An environmental factor to consider with this drink is the Starlight Room itself. It is a classic. The woodwork is lovely, as is the glasswork and all else. It was constructed in the days when men were masters of their tools and build beautiful things with them. You will be thinking you are at the Hearst Castle in San Simeon. Apples, pears, brandy, ginger, vodka, an assortment of cheese, some Camembert included, of course, maybe a fine cigar. You are in heaven or as close as you are going to get to it while still living in San Francisco.

OUR TOWN? Right now I'm thinking of Grover's Corners and not San Francisco. You can see it, the play, that is, at the San Francisco playhouse. I didn't think I was going to like this play. Then when I saw it I was blown away. Why, I asked myself. I asked the same question, the theatre now empty and a bit cold, to Bill English, artistic director at San Francisco Playhouse. He is working on casting for the next play and doesn't have a lot of time. He gives me a hard look.

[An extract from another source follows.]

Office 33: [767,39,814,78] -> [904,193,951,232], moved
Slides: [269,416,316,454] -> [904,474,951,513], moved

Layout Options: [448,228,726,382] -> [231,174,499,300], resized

"Because it is a great play," he tells me.

But that doesn't really answer my question. You see I read the play beforehand and, while I found some of the lines interesting or amusing, I was not really moved by it. The scenes seemed like stereotypes of American life at the turn of the last century. And the Stage Manager's little speeches seemed slightly didactic. (The Stage Manager is a character and part of the play, if you don't know. The play is performed on an almost empty stage.)

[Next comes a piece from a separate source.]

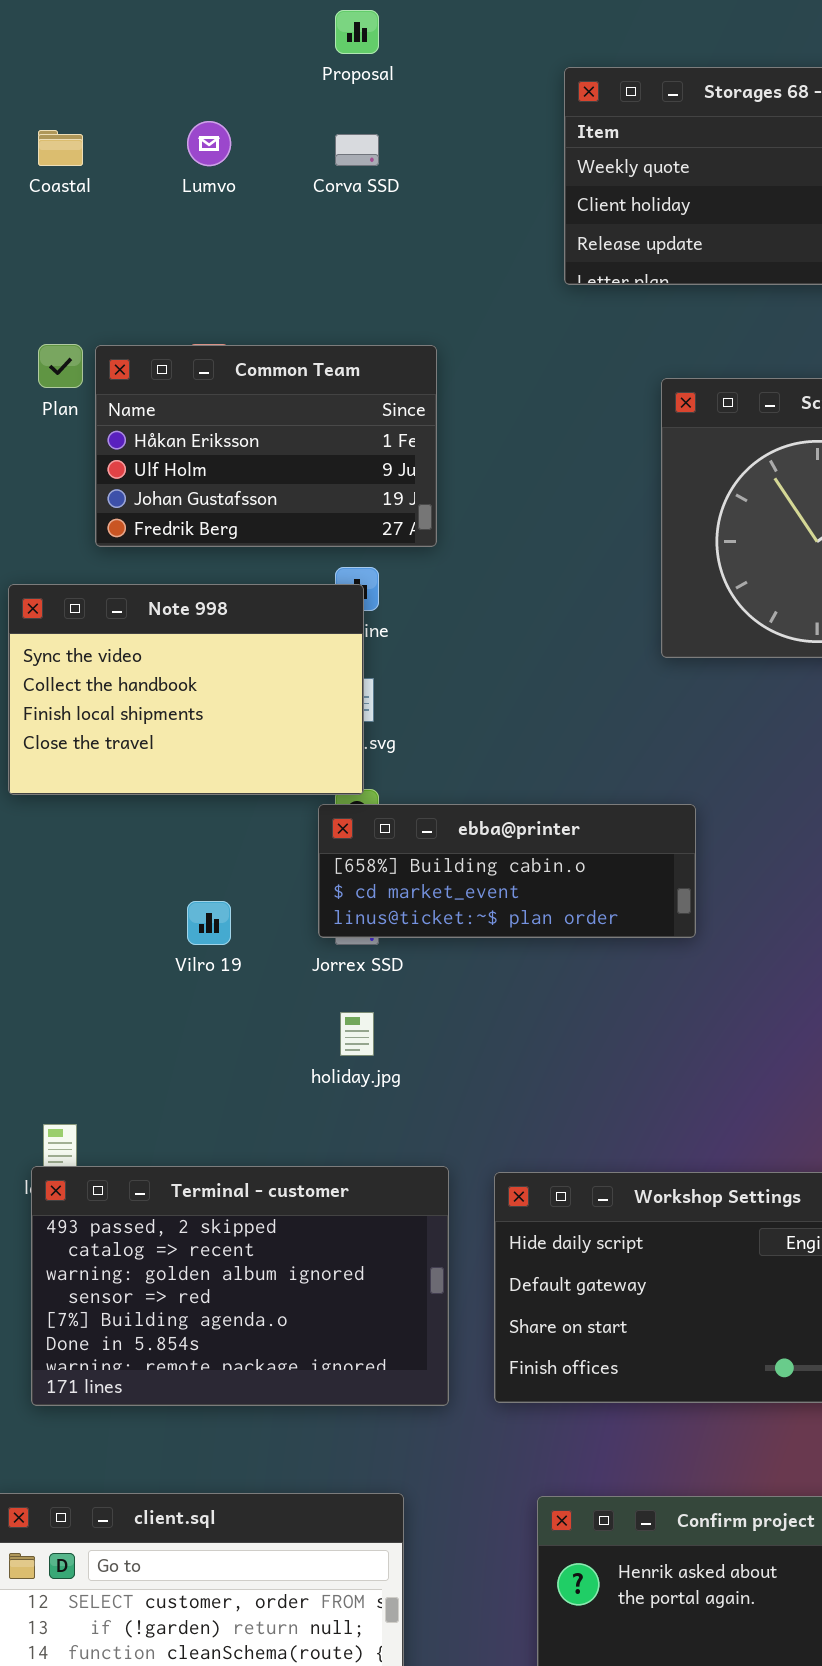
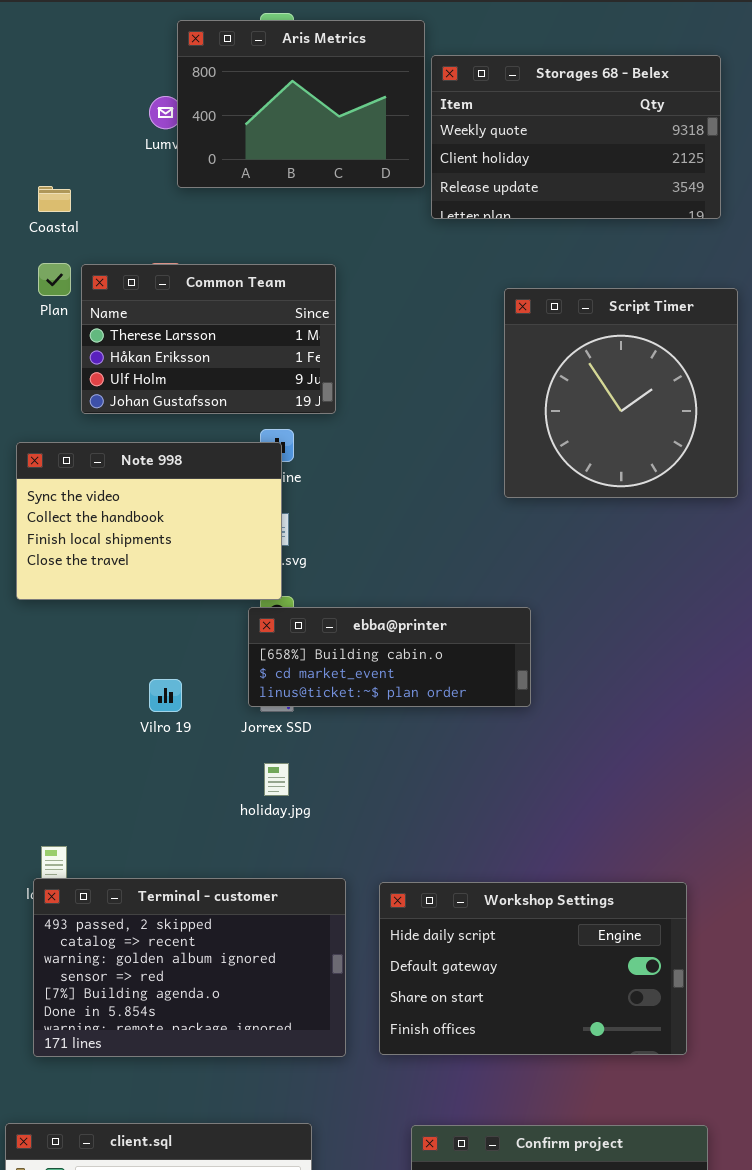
Aris Metrics: none -> [177,20,425,188], opened
Coastal: [38,130,83,166] -> [38,186,71,212], moved
Common Team: [95,345,437,547] -> [81,264,336,414], scrolled up 1 row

Apparently other people have had this opinion over the years. Even author Thornton Wilder had some reservations. But seeing this on stage was a whole other matter. Bill English loosened up and offered me a little more.

"It grabs the heart," he said.

Grabs the heart indeed. It performs open heart surgery and has you leaving the theatre stunned. Something about this play works like a hammer in the hands of a master carpenter driving nails. It leaves you reconstructed.

Any reason to analyze this further? Maybe not. But let's do it anyway. Cheers!

After I read the play, but before I saw it, I said to myself that nothing seemed substantiated. At the end when Emily has died and has gone to "Heaven" she says of those on earth, "They don't understand, do they?" Don't understand what, I kept asking myself a little perversely. "What is it that you understand, Emily," I asked.

But it is not really about what they don't understand. It is about the fact that they are all wrapped up in activities that prevent understanding. They are like so many starlights with glasses of champagne and social agendas.

Anyway, after the play I see clearly enough to walk over to Zingari's Lounge, order a Kettle One, and start writing some of this down. Kettle One clears my mind like nothing else. Or at least I like to think so. I'm in the Christmas spirit, anyway.